Consider Hierarchy and Self-Expression
I always consider color for our countertops in the broader context of the overall design of the kitchen. I’m very conscious of such elements as cabinets, backsplashes, floors and ceilings. I’ll create a hierarchy of attention, or focus. For example, if the countertop is the primary focus of the attention in a kitchen, due to its size, form or color, I might specify a neutral material for other counters in the room, possibly black granite, stainless steel or, for a more traditional kitchen, ordinary tile.
Finally, I think it’s important to note that within certain parameters there are no hard-and-fast rules for good and bad taste in the use of color. Color that naturally evolves from one’s creativity might be the most appropriate. This approach also gives us the freedom to be comfortable with our choices rather than always measuring ourselves against what, in the end, is a subjective standard. Perhaps we do best by celebrating those expressions of our own creativity and leave it at that.

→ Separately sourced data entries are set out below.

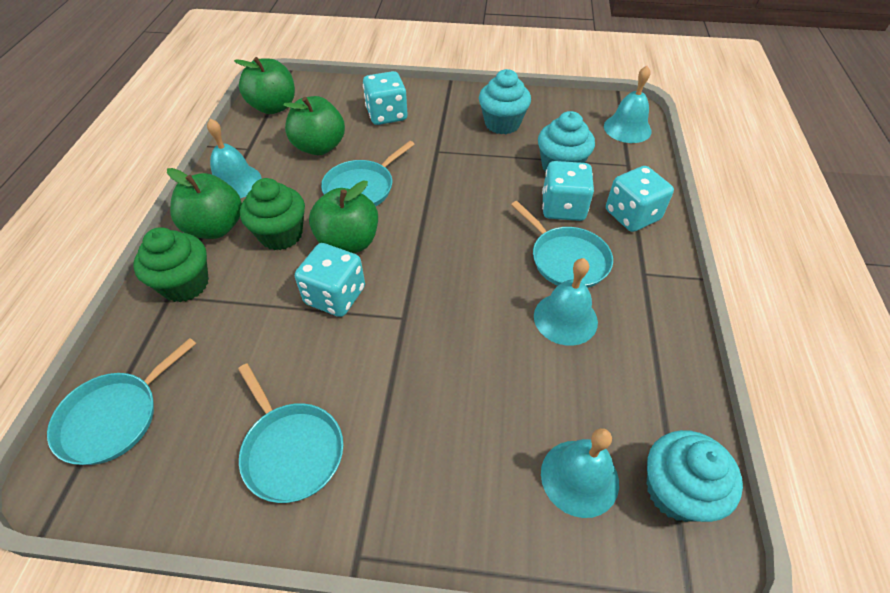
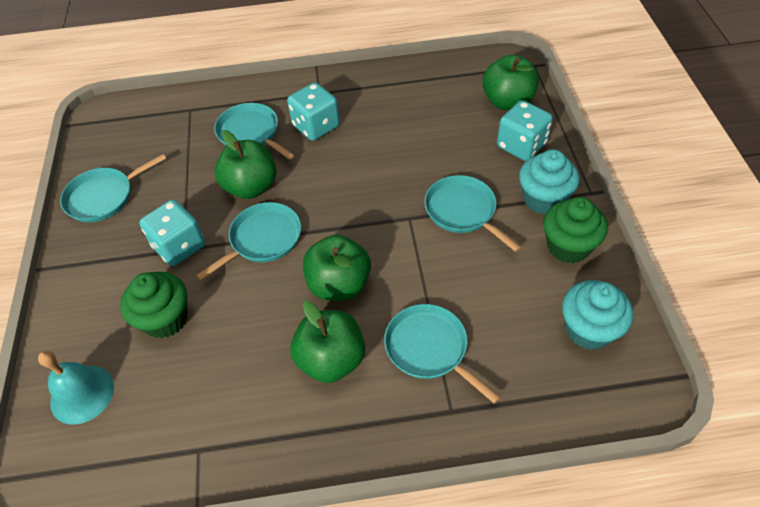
turquoise bell: 4 -> 1
turquoise cupcake: 3 -> 2
turquoise dice: 4 -> 3
turquoise pan: 4 -> 5

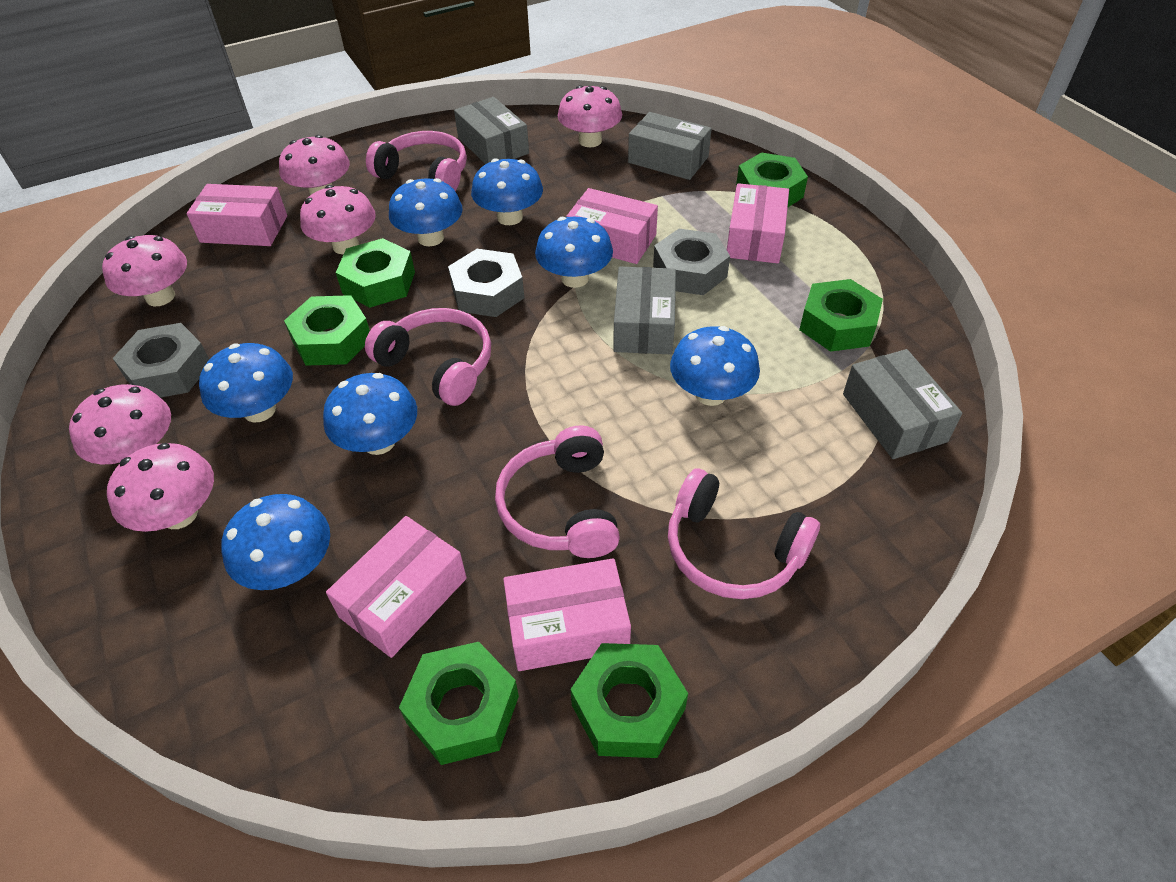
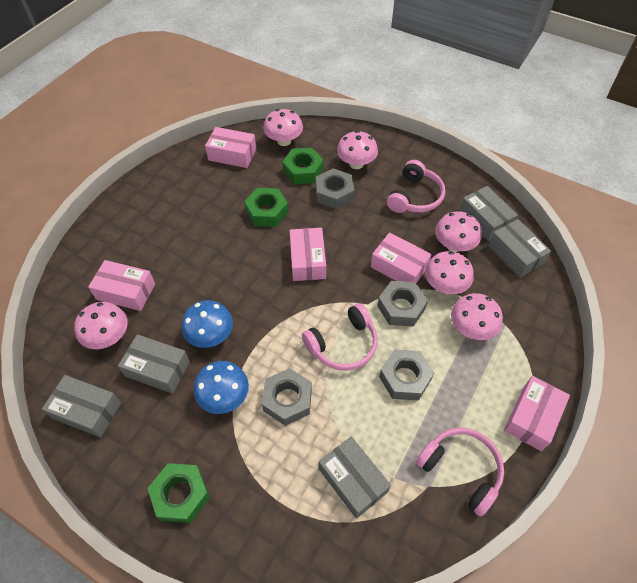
blue mushroom: 7 -> 2
green nut: 6 -> 3
grey box: 4 -> 5
grey nut: 3 -> 4
pink headphones: 4 -> 3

Note on Color and the Environment
Cobalt blue, chromium green, and acid stain colors are comprised of heavy metals and are harmful to the environment when left to leach into the soil, or become airborne. If you are using these colors, take responsibility in preventing your grinding run-offs and polishing slurries from ending up in our streets, bays, fields, streams or oceans. Capture and evaporate any liquids from wet grinding or acid-staining. Gather the residue and dispose of them in a toxic waste dump or capture them in concrete pavers made from surplus concrete mix.